Ayant particulièrement apprécié Out (In est en quelque sorte son pendant, comme nous l’apprend la traductrice dès les premières lignes) et Monstrueux, je me faisais une joie de lire Intrusion. Mais j’ai été déçu, car ce qui aurait pu être un très bon livre, dans le fond, s’avère au final un exercice plutôt brouillon. Si l’idée de mise en abyme et de parallèle entre la vie sentimentale et amoureuse de Mikio Midorikawa et celle de Tamaki s’avère judicieuse, la manière dont elle est traitée tend à perdre le lecteur. Pour ma part, j’ai parfois eu du mal à démêler les différentes période de la relation tumultueuse de Tamaki et de son amant et agent littéraire. Même si les dernières pages tendent à sauver l’oeuvre, ce n’est malheureusement pas suffisant.

Le Pays de l’alcool

Le Pays de l'alcool, Mo Yan Comme j’avais particulièrement apprécié Beaux Seins, belles fesses, mais aussi Le Maître n’a pas d’humour, je me disais que je ne prenais pas trop de risque avec Le Pays de l’alcool et que j’allais passer un bon moment. D’autant que l’histoire avait l’air particulièrement alléchante.

Ding Gou’er, un inspecteur, est envoyé dans une obscure ville de province, Jiuguo – littéralement le pays de l’alcool –, pour enquêter sur une affaire pour le moins sordide : des officiels sont accusés de manger rien de moins que des enfants ! Ce qui serait la spécialité de la ville, en plus de son alcool.

Si l’originalité de l’intrigue n’avait pas déjà séduit le futur lecteur potentiel, la quatrième de couverture précise :

En contrepoint, le narrateur livre sa correspondance avec un certain Li Yidou, aprenti romancier qui réside à Jiuguo, et dont les œuvres attisent le fantasme des festins d’enfants ou exaltent les vertus de l’alcool, viatique des Immortels.

Et nous voilà donc, avec non pas une histoire mais trois pour le prix d’une ! En effet, en plus de l’échange épistolaire, on a aussi droit aux productions du disciple auto proclamé ! Et ce qui aurait pu être un florilège finit par devenir un amalgame confus… En effet, les personnages se confondent entre protagonistes « réels » de l’aventure initiale et avatars fictifs des récits d’un aspirant fortement alcoolisé… D’ailleurs, moi qui pensais avoir été bien préparé par la lecture des BUKOWSKI, je dois reconnaître qu’on atteint ici un niveau inégalé, et qui n’aurait pas dû l’être car on sombre alors dans le pathétique parfois et le soûlant nauséabond bien trop souvent… C’était peut être le but recherché, mais parfois, c’en est trop, et depuis les Romains, on ne le sait que trop bien : nimis vitium est !

Pourtant, tout n’est pas à jeter, et on a parfois droit à des « morceaux de bravoure » comme nous le vend la quatrième de couverture, mais ça se noie vraiment bien trop souvent dans l’exercice presque scolaire… Ou alors la plupart des apprentis auteurs chinois contemporains écrivent comme Li Yidou et c’est un problème culturel : je ne peux m’y faire ! Ou alors, subtilement, Mo Yan s’en prend-il à ces mêmes aspirants arrogants qui pensent déjà tout savoir, mais font mine de se retrancher derrière le maître et semble être prêts à l’écouter, mais finalement, bornés, n’en font rien et continuent sur leur voie…

La structure narrative est si complexe qu’on finit par s’y perdre et qu’on ne démêle plus le vrai du faux, qu’on ne devine plus les intentions de l’auteur.

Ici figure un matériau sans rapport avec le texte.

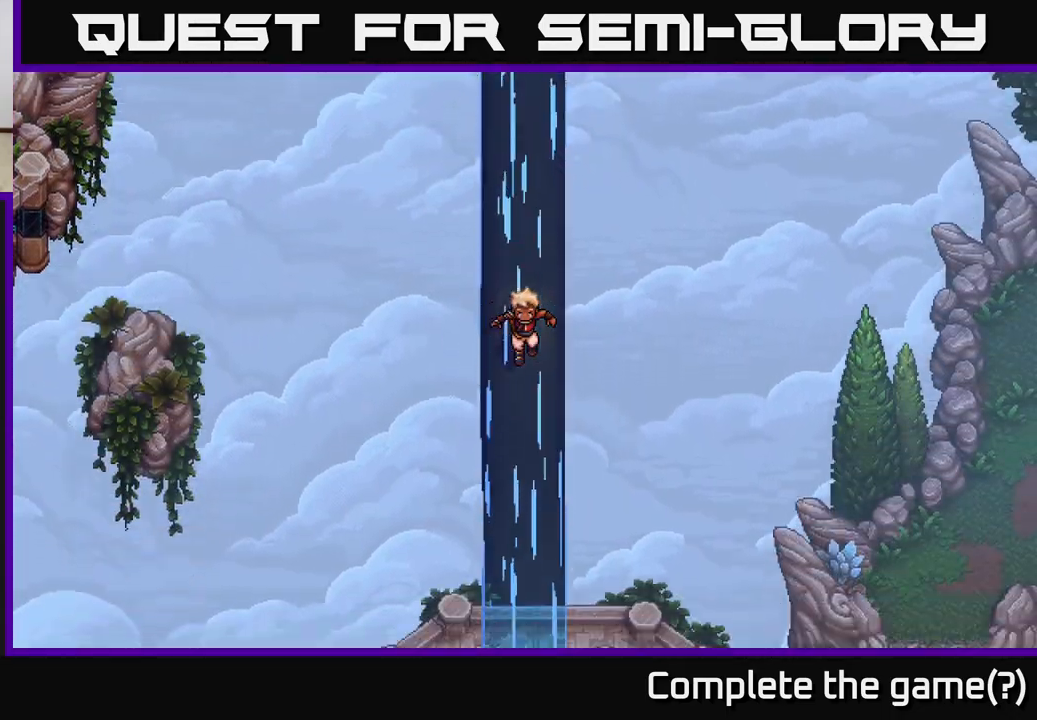
{"buttons": [], "left_stick": "center", "right_stick": "center", "events": []}
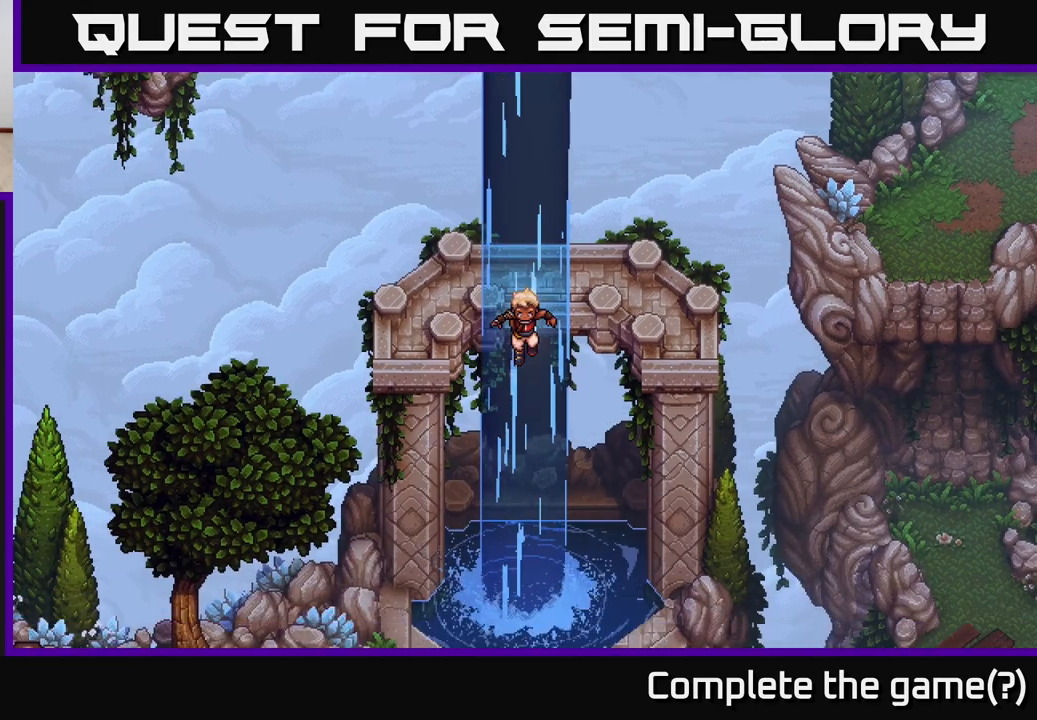
{"buttons": [], "left_stick": "center", "right_stick": "center", "events": []}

Néanmoins une chose est sûre c’est une brillante satire de biens des travers chinois, mais aussi de la quête permanente actuelle sinon de l’immortalité du moins la jeunesse éternelle qui n’est pas le propre des Occidentaux…

Une fois n’est pas coutume, voilà un livre dont je suis peut-être totalement passé à côté, et que je ne recommande pas.

Les Neuf Dragons

Les neuf Dragons, Michael CONNELLY Participer au jury Seuil Policiers aura au moins eu l’avantage de combler une lacune : enfin faire connaissance avec le célèbre Michael CONNELLY et son non moins célèbre inspecteur Harry Bosch !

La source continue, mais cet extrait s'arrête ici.